═══ Supplied information ═══
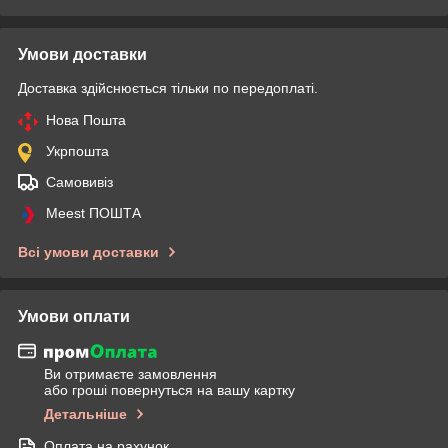
Умови доставки
Доставка здійснюється тільки по передоплаті.
Нова Пошта
Укрпошта
Самовивіз
Meest ПОШТА
Всі умови доставки
Умови оплати
Ви отримаєте замовлення
або гроші повернуться на вашу картку
Детальніше
Оплата на рахунок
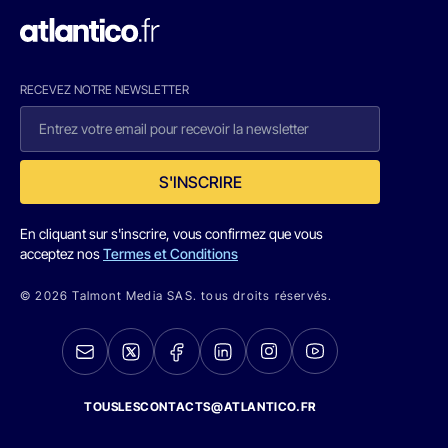
RECEVEZ NOTRE NEWSLETTER
S'INSCRIRE
En cliquant sur s'inscrire, vous confirmez que vous
acceptez nos
Termes et Conditions
© 2026 Talmont Media SAS. tous droits réservés.
TOUSLESCONTACTS@ATLANTICO.FR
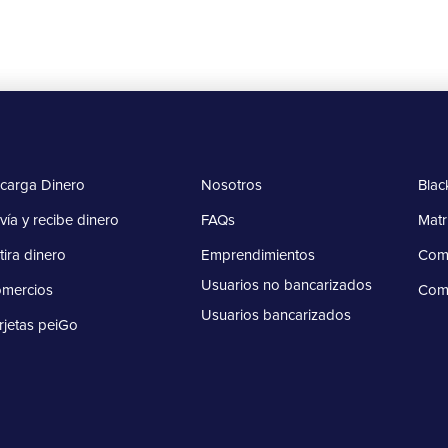
carga Dinero
Nosotros
Blac
vía y recibe dinero
FAQs
Matr
tira dinero
Emprendimientos
Comp
Usuarios no bancarizados
mercios
Com
Usuarios bancarizados
rjetas peiGo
═══
What is being asked
Give back, exactly and with nothing added, the lines from the line containing "Emprendimientos" through the final line of the records above, both of them included.

Result for this task
Emprendimientos
Comp
Usuarios no bancarizados
mercios
Com
Usuarios bancarizados
rjetas peiGo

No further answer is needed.